We finally made it to the north only to find ourselves stuck in the first city we've come to. Udaipur is a gorgeous, friendly place. Set on a lake, it's a hilly white city full of old palaces and temples, roof-top restaurants and narrow winding alleys. Some of "Octopussy" was filmed here and about half the guesthouses in town have a permanently painted sign out front offering "Octopussy Show Free! Every Night 7 PM." The vibe in the Old City where we are staying is very small-town and nearly everyone I meet is either related to or friends with someone else I've met. It's the first place I've stayed long enough to really get to know people who live here and that's making it that much harder to leave.
Our first day here, I met Mark, an Irish guy who invited Chris and me to meet him that night for dinner at his friend Pinto's restaurant. After dinner, Mark and Chris followed Pinto to Pushkar Palace, his friends' guesthouse down the road, for drinks and hanging out. I went home to sleep but was awakened the next morning by a very psyched Chris who had met and really liked the guys at Pushkar Palace. We went there for breakfast where I met Kirti, his brother Guddu and their friend Manu as well as two Isreali brothers, an Isreali woman named Dikla, and Daryl, an Australian guy who's been coming to Pushkar Palace for eight years. We decided to move. I'm so glad we did. We've found good friends, a comfortable place, and a few more reasons to love India.
And now more on Holi. Holi is India's festival of colors and the start of the hot season. The festival started Saturday night with a giant puppet-shaped bonfire in the town center (plus dozens of smaller ones in the side alleys). Clearing all the dried leaves and branches left through the winter, the fires make way for spring and metaphorically destroy evil. (This all reminded me a bit of Burning Man.)
We started watching the burn from the top steps of a temple, but soon the lure of loud Hindi pop dance music and a swarming mass of drunk dancing Indian men sprinkling each other with paint powder became too much for Chris to bear and he bolted down into it, arms waving madly with a big grin on his face and paint all over his bald head and clothes. We later learned he was on the local news.
The next morning we awoke early to trance music and people yelling and talking in the guesthouse courtyard just below our room. I got dressed and ran down into it and within seconds was covered from head to toe in pink, yellow, green, blue, orange and purple powder paint. We danced and laughed and played with paint for a while longer before Chris and I decided to take to the streets. Yelling "Happy Holi!" men and boys descended upon us smearing us with paint and dousing us with water, transforming us both into bright smeary runny watercolors.
Someone told me that on some festival days, the god Shiva is believed to be sleeping and not keeping an eye on people's behavior. It should have come as no surprise then that within minutes of going out, I was being grabbed from all directions by a thickening group of boys following us down the street. After a chastising outburst, I quickly made my exit to a the rooftop of Minerwa Guesthouse with the Israelis for some more trance and beer in the sun for the rest of the day. The next morning I discovered a large bruise on my right breast where someone had grabbed me and a huge smear of green paint on my back leftover from someone who used the wrong kind of paint. My hair still has tinges of pink.

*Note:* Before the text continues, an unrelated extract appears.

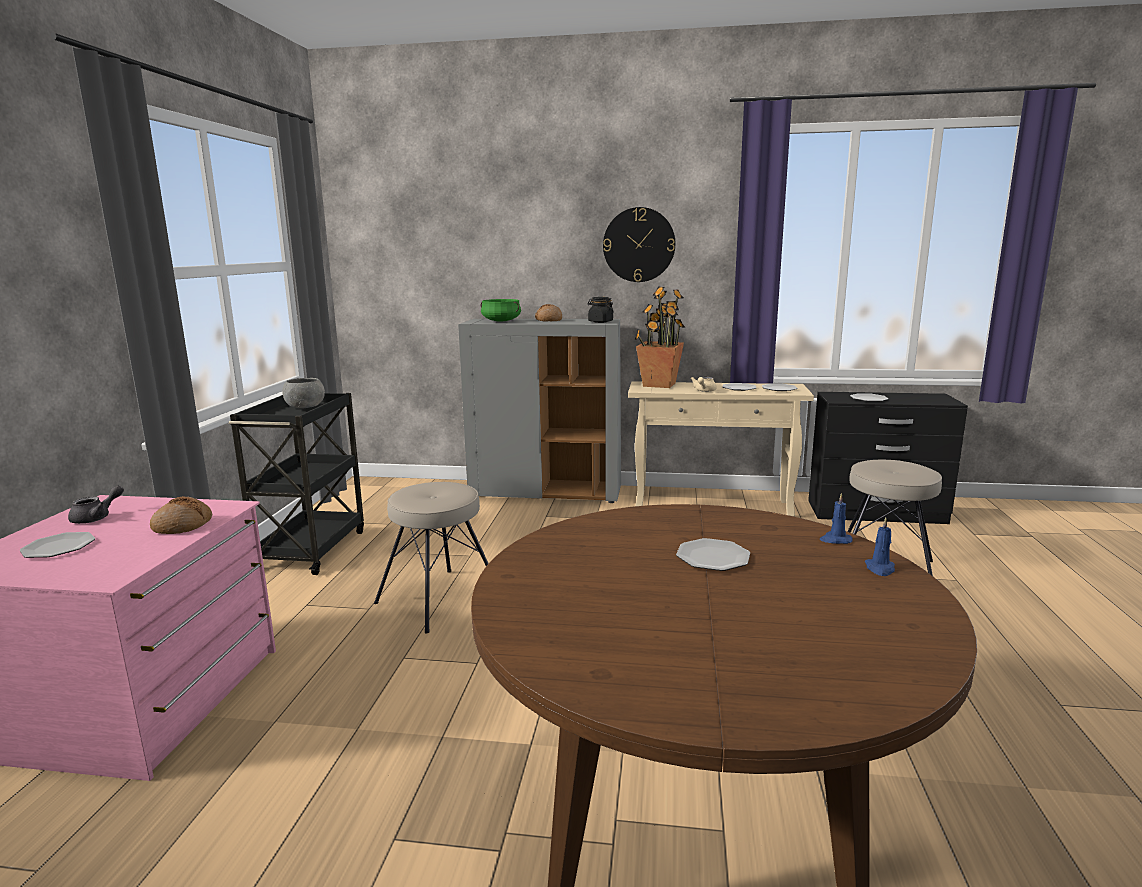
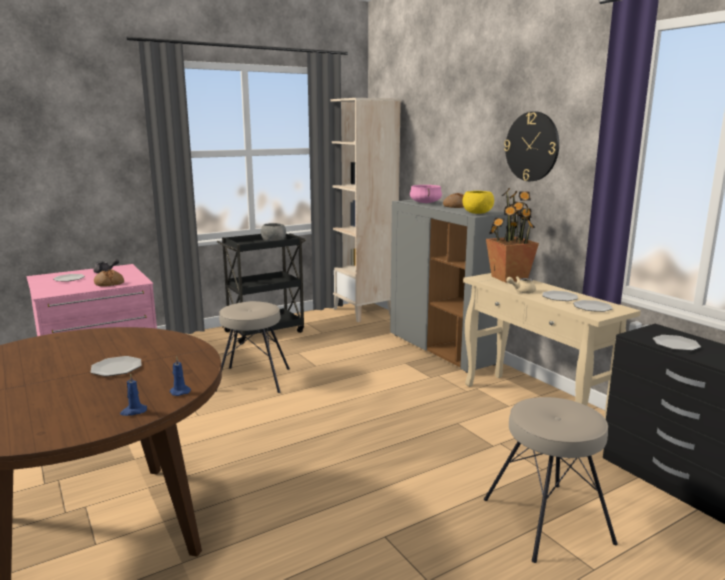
camera: 50 degrees right, 0 degrees up
(380, 488) = (363, 311): none -> beige bookcase
(501, 321) = (425, 202): green cooking pot -> pink cooking pot
(600, 322) = (477, 213): black jar -> yellow bowl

My first glimpses of the culture and people here in the northern state of Rajasthan have made me feel this could be India at it's magical and colorful best. I'm not sure when we'll move on from Udaipur but it's getting hotter by the day and the mountains are beginning to call. At the same time, it feels really good to be getting to know a place, creating friendships and developing second-home feelings that make it that much harder to leave.
Today is the first cricket game in a series between India and Pakistan. They haven't played each other for 14 years and these games are doing wonders to raise hopes for peace between the two countries. The usual midday powercuts are mysteriously absent today and everyone is glued to a television. Go India!